As often as he could, Al got his students outdoors, showing them that nature was not only life-enriching but potentially life-changing.

Al and Dianne's granddaughter, Gwendolyn, 18 and a high school senior, has learned the lesson well. Like her grandfather, she's an athlete, an angler and she's bagged a wild turkey, too.

Her latter accomplishment inspired her grandmother to hunt turkeys this spring.

"It was on my bucket list, and I shot a big guy right through the head," said Dianne, a retired registered nurse. "There were no pellets at all in the breast."

Jeff Arnold, owner of Reed's Family Outdoor Outfitters in Walker, with another store in Onamia near Mille Lacs, has known Al and Dianne since he moved to Walker 50 years ago.

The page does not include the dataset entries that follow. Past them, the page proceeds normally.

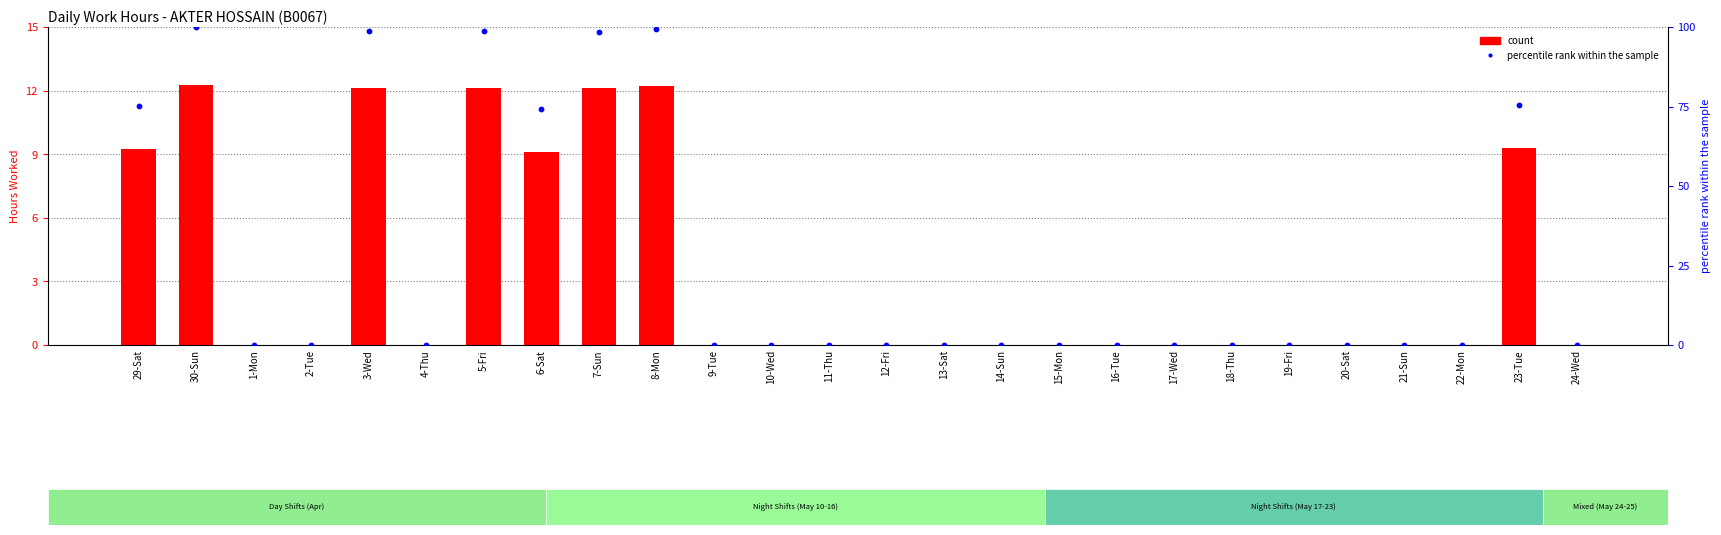

Which series has the widest spread of Y values?

percentile rank within the sample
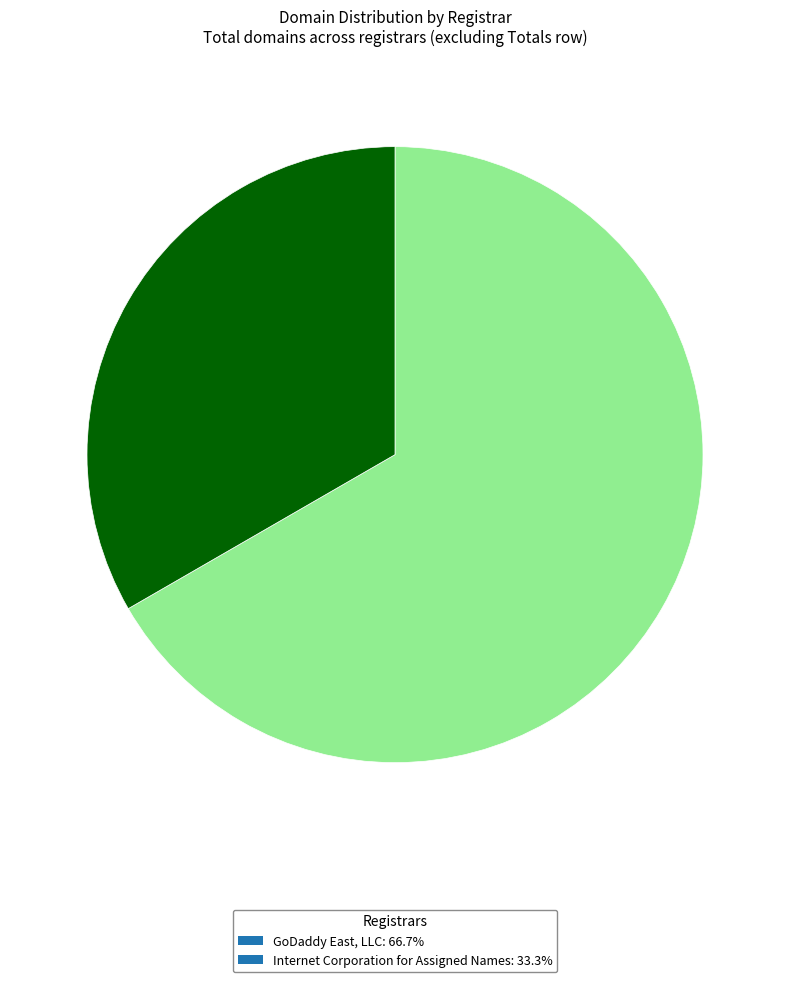

Does GoDaddy East, LLC: 66.7% represent more than half of the total?

Yes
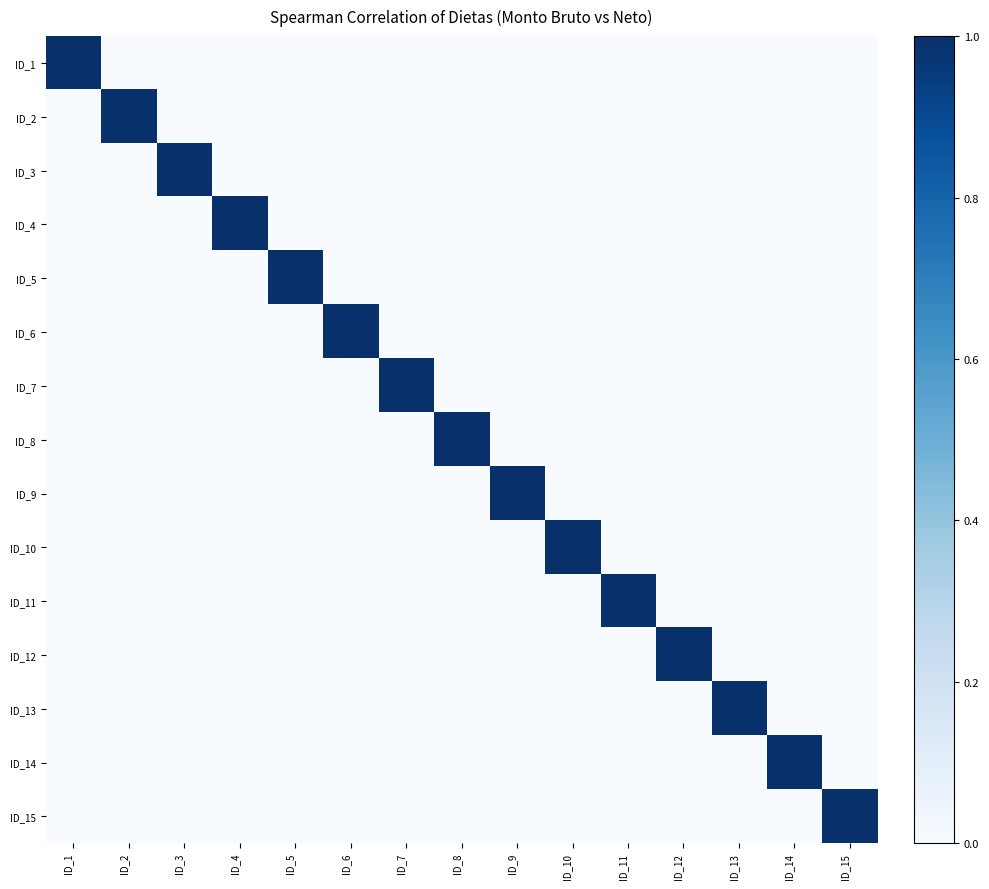

Reading left to right, transcribe all the data shown in this chart.

ID_1: ID_1=1	ID_2=0	ID_3=0	ID_4=0	ID_5=0	ID_6=0	ID_7=0	ID_8=0	ID_9=0	ID_10=0	ID_11=0	ID_12=0	ID_13=0	ID_14=0	ID_15=0
ID_2: ID_1=0	ID_2=1	ID_3=0	ID_4=0	ID_5=0	ID_6=0	ID_7=0	ID_8=0	ID_9=0	ID_10=0	ID_11=0	ID_12=0	ID_13=0	ID_14=0	ID_15=0
ID_3: ID_1=0	ID_2=0	ID_3=1	ID_4=0	ID_5=0	ID_6=0	ID_7=0	ID_8=0	ID_9=0	ID_10=0	ID_11=0	ID_12=0	ID_13=0	ID_14=0	ID_15=0
ID_4: ID_1=0	ID_2=0	ID_3=0	ID_4=1	ID_5=0	ID_6=0	ID_7=0	ID_8=0	ID_9=0	ID_10=0	ID_11=0	ID_12=0	ID_13=0	ID_14=0	ID_15=0
ID_5: ID_1=0	ID_2=0	ID_3=0	ID_4=0	ID_5=1	ID_6=0	ID_7=0	ID_8=0	ID_9=0	ID_10=0	ID_11=0	ID_12=0	ID_13=0	ID_14=0	ID_15=0
ID_6: ID_1=0	ID_2=0	ID_3=0	ID_4=0	ID_5=0	ID_6=1	ID_7=0	ID_8=0	ID_9=0	ID_10=0	ID_11=0	ID_12=0	ID_13=0	ID_14=0	ID_15=0
ID_7: ID_1=0	ID_2=0	ID_3=0	ID_4=0	ID_5=0	ID_6=0	ID_7=1	ID_8=0	ID_9=0	ID_10=0	ID_11=0	ID_12=0	ID_13=0	ID_14=0	ID_15=0
ID_8: ID_1=0	ID_2=0	ID_3=0	ID_4=0	ID_5=0	ID_6=0	ID_7=0	ID_8=1	ID_9=0	ID_10=0	ID_11=0	ID_12=0	ID_13=0	ID_14=0	ID_15=0
ID_9: ID_1=0	ID_2=0	ID_3=0	ID_4=0	ID_5=0	ID_6=0	ID_7=0	ID_8=0	ID_9=1	ID_10=0	ID_11=0	ID_12=0	ID_13=0	ID_14=0	ID_15=0
ID_10: ID_1=0	ID_2=0	ID_3=0	ID_4=0	ID_5=0	ID_6=0	ID_7=0	ID_8=0	ID_9=0	ID_10=1	ID_11=0	ID_12=0	ID_13=0	ID_14=0	ID_15=0
ID_11: ID_1=0	ID_2=0	ID_3=0	ID_4=0	ID_5=0	ID_6=0	ID_7=0	ID_8=0	ID_9=0	ID_10=0	ID_11=1	ID_12=0	ID_13=0	ID_14=0	ID_15=0
ID_12: ID_1=0	ID_2=0	ID_3=0	ID_4=0	ID_5=0	ID_6=0	ID_7=0	ID_8=0	ID_9=0	ID_10=0	ID_11=0	ID_12=1	ID_13=0	ID_14=0	ID_15=0
ID_13: ID_1=0	ID_2=0	ID_3=0	ID_4=0	ID_5=0	ID_6=0	ID_7=0	ID_8=0	ID_9=0	ID_10=0	ID_11=0	ID_12=0	ID_13=1	ID_14=0	ID_15=0
ID_14: ID_1=0	ID_2=0	ID_3=0	ID_4=0	ID_5=0	ID_6=0	ID_7=0	ID_8=0	ID_9=0	ID_10=0	ID_11=0	ID_12=0	ID_13=0	ID_14=1	ID_15=0
ID_15: ID_1=0	ID_2=0	ID_3=0	ID_4=0	ID_5=0	ID_6=0	ID_7=0	ID_8=0	ID_9=0	ID_10=0	ID_11=0	ID_12=0	ID_13=0	ID_14=0	ID_15=1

"Al has always been positive — positive as a teacher and coach in school, and as a guide promoting Walker and Leech Lake and the fishing guides who work on Leech Lake," Arnold said. "As a sport and industry, fishing has no better friend than Al. He was a co-founder of Camp Fish, which taught kids how to fish, and he and Dianne started the Maas Brothers Memorial Bass Tournament, which teamed kids with adult anglers.

"It should also be said Al Maas is as good a fisherman as Minnesota has ever produced."

So it goes in the state's northern reaches on the eve of the 2023 walleye season, and so it has gone for the 60-odd years Al has plied Leech Lake, leading clients-turned-friends to memories few forget.

"We'll probably figure out a way to get out on the opener," Al said.

Then, ever the teacher and guide, he added:

"My advice is to use 8-pound-test line with a minnow and the lightest jig you can. And remember: No matter which lake in northern Minnesota you're fishing, go to the windblown shore, especially windblown shores with rocky shorelines.

"That's where you'll find the walleyes."